In 1994, Kavandi was one of 2,962 candidates to apply to the 15th corps of astronauts – and one of only 19 people (and just five women) to be accepted. When she shot into space in 1998 on the space shuttle Discovery’s last trip to Mir, the Soviet space station, the force pulled tears from her eyes and into her ears, where they pooled like puddles. She thought her father would be proud.

She flew with Wendy B Lawrence, a retired navy captain, who recalls Kavandi as composed and without ego. “Janet was one of those people who instantly struck you as somebody who was very accomplished, very competent, fit right in,” she says. “Hardly needed any adjustment period whatsoever.”

(L-R) Astronaut and pilot of first shuttle launch Bob Crippen, Nasa administrator Charles Bolden, Janet Kavandi, KSC director Bob Cabana and vehicle manager Mike Parrish in 2011
(L-R) Astronaut and pilot of first shuttle launch Bob Crippen, Nasa administrator Charles Bolden, Janet Kavandi, KSC director Bob Cabana and vehicle manager Mike Parrish in 2011

On Mir – jammed with boxes and instruments strapped to the walls by bungee cords, in corridors that smelt like a musty basement – Kavandi disliked the clutter, which often obstructed the view of Earth from the station’s windows. That inspired her to work with other astronauts and the International Space Station’s planners to seek installation of the cupola observation module where visitors could better see and photograph the planet below.

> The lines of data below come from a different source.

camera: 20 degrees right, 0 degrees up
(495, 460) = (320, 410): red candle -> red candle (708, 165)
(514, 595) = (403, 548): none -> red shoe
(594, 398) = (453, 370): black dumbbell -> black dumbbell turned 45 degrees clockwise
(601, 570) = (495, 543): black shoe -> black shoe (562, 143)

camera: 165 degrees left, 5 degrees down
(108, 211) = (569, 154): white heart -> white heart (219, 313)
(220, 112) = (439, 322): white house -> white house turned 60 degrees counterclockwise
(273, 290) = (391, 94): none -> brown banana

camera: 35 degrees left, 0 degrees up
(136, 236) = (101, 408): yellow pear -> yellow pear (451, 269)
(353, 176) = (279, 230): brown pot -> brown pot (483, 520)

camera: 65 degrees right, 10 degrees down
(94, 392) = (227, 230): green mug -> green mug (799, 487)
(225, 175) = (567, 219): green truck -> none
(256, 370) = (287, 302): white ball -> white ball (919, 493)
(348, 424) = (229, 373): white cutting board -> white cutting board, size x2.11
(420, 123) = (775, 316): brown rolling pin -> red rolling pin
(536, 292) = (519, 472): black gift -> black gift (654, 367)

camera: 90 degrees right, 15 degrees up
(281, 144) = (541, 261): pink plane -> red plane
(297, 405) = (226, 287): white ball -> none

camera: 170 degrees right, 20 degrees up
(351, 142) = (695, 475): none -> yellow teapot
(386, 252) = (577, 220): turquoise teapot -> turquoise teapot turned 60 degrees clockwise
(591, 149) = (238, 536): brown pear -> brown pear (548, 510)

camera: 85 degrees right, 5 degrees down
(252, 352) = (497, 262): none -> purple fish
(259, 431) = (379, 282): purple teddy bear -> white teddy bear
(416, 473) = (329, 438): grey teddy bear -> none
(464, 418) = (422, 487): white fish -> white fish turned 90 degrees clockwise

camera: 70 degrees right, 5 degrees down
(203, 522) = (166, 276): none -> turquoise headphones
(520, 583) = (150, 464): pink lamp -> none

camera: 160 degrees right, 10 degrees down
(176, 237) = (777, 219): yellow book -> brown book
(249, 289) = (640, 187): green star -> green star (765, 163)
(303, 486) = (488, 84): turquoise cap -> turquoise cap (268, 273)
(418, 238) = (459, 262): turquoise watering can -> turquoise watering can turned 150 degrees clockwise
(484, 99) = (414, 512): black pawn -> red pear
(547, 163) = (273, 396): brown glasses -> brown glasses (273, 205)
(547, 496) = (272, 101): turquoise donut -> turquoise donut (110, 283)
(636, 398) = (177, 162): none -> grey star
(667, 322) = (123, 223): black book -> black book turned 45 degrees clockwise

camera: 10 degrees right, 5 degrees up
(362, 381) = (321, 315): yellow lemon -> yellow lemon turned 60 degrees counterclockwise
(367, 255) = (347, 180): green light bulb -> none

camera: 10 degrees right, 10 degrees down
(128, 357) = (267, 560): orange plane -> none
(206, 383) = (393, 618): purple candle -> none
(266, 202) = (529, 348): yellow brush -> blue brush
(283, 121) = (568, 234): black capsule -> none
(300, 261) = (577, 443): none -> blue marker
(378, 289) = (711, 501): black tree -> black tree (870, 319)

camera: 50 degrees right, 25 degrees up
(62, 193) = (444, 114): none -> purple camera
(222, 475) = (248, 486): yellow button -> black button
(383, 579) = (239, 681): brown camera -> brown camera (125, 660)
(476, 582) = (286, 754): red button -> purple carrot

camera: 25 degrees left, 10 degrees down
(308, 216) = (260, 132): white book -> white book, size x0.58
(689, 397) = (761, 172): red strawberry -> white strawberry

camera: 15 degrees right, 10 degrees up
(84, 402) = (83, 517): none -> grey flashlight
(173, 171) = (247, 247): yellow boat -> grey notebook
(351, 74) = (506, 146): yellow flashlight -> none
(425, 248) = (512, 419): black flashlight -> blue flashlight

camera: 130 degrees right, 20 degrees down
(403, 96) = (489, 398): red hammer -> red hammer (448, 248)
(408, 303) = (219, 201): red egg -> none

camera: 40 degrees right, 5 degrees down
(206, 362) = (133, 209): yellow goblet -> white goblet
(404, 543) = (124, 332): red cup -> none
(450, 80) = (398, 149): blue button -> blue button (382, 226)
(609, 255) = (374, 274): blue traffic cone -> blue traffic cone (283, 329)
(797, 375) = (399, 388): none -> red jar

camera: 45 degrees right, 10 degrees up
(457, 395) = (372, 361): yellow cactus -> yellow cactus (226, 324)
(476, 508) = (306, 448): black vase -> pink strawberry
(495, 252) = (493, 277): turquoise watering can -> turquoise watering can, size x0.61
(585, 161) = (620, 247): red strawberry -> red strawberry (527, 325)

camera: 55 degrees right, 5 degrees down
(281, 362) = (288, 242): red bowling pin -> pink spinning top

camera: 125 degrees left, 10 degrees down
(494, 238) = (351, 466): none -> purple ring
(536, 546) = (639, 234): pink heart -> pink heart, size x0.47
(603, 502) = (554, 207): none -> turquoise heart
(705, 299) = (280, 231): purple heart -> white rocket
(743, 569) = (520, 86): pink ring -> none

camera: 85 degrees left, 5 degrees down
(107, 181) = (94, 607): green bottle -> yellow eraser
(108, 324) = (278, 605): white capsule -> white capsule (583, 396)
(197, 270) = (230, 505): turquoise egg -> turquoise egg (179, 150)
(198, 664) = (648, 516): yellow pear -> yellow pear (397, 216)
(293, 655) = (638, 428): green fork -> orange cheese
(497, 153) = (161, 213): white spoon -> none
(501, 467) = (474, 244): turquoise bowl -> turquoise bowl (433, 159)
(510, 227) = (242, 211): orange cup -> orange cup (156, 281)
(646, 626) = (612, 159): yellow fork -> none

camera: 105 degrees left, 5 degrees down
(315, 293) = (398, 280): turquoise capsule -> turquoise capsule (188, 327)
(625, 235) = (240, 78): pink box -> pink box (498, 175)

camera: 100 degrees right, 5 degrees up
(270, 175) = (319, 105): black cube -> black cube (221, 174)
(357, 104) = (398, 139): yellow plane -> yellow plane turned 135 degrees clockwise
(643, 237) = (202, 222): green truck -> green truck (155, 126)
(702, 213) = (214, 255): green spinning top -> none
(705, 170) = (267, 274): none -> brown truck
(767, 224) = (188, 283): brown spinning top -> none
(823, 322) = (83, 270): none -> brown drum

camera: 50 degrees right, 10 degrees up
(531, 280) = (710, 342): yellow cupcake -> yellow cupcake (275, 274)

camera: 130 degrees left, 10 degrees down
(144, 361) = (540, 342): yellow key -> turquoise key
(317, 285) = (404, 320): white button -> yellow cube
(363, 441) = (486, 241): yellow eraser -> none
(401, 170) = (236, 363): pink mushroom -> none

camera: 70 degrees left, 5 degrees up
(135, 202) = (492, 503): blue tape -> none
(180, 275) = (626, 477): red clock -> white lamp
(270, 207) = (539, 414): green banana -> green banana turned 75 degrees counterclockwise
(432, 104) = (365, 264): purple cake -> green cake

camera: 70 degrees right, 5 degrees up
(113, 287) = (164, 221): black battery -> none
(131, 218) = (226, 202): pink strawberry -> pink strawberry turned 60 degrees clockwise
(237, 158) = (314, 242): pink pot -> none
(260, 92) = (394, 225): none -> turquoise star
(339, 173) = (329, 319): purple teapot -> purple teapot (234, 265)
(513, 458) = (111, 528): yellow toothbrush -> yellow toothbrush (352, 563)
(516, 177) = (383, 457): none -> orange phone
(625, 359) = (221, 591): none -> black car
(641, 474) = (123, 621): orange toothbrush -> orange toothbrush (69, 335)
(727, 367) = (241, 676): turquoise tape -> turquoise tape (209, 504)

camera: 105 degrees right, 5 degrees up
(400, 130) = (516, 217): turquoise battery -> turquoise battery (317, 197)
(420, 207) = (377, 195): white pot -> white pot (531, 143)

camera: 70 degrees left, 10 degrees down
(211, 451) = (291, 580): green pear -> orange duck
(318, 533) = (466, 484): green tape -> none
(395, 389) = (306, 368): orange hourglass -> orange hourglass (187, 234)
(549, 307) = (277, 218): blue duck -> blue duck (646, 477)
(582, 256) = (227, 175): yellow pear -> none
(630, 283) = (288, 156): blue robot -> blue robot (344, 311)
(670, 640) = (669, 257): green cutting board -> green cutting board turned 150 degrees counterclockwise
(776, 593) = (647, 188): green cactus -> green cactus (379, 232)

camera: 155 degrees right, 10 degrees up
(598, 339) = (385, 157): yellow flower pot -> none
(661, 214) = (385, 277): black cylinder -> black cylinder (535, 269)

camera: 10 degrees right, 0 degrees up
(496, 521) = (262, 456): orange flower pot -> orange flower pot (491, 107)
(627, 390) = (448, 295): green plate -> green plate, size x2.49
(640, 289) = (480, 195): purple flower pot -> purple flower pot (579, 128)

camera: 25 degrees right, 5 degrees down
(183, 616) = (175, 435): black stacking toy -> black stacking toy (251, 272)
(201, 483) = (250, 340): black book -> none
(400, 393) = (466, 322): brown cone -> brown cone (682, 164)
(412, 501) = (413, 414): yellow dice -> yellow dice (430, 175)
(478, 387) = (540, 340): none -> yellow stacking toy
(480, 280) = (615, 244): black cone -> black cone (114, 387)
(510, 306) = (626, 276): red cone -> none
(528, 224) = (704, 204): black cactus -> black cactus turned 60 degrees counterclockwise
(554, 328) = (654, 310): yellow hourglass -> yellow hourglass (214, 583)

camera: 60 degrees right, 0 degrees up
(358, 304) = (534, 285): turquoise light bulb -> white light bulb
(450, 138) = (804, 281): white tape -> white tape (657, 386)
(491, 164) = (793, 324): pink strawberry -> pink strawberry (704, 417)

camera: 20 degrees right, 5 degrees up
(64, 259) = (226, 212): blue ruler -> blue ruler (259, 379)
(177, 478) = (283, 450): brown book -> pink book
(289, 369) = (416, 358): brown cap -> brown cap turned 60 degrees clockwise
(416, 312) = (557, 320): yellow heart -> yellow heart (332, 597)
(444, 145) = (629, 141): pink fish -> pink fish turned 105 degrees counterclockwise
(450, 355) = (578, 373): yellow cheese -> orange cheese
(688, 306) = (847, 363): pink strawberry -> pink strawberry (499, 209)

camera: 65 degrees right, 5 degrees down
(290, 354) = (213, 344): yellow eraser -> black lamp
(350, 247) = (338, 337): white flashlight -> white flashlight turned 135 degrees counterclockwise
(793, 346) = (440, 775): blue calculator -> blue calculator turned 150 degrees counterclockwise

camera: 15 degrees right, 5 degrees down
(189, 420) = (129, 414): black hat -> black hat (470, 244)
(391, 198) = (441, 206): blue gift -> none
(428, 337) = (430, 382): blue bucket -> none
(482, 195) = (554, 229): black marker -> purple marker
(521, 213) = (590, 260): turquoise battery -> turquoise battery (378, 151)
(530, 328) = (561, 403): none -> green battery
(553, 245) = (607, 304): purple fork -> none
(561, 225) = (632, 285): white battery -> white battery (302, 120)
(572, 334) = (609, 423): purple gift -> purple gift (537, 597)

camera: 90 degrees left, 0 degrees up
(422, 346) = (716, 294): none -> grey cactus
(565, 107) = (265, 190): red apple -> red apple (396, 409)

On her final shuttle trip, Kavandi controlled a robotic arm to help install the space station’s Quest airlock. Michael Gernhardt, who flew with Kavandi, said in an email that she navigated the mission’s complex choreography with precision and “quiet competence”.

Back on Earth

For the next dozen years, she served in a variety of roles at Nasa until 2013, when she was appointed director of flight crew operations at the Johnson Space Centre in Houston, led at the time by former astronaut Ellen Ochoa.

As chair of the 2013 astronaut class selection committee, Kavandi chose diverse members who had expressed a willingness to keep an open mind – people she felt confident would not try to influence other members’ choices based on their own favourite candidates or personal biases. “It was pretty groundbreaking,” she says.

Kavandi implored panellists to make fair and diverse choices. Although she never expressly told them to pick as many women as men, she explains, that’s what they did, narrowing a pool of 6,300 applicants to four men and four women, the first astronaut class balanced by gender.

In April, she was inducted into the US Astronaut Hall of Fame, only the 10th woman to achieve that honour. (Only 57 Nasa astronauts have been women.) And she’s excited to continue working on space in the private sector. “I can still contribute to human spaceflight,” she says. “I can still continue to supply the space station, I can still make some pretty impressive contributions to making humanity better in that respect.”

While Kavandi’s time at Nasa is over, her mark on the agency is likely to endure. Bridenstine has said the first woman to walk on the moon will be an astronaut currently in the corps – and one who has already worked aboard the space station. At least two strong candidates were chosen in 2013 by Kavandi’s selection committee: Christina Koch and Anne McClain. (McClain was recently the subject of complaints related to her divorce.)

Kavandi has a favourite, but she’s not sharing. “Had I still been in the corps, I would have loved to be one of those candidates, but my time is passed,” she says. “Whoever it is will be a really lucky person – not for the fame or anything, but just to know, wow, we finally made it there.”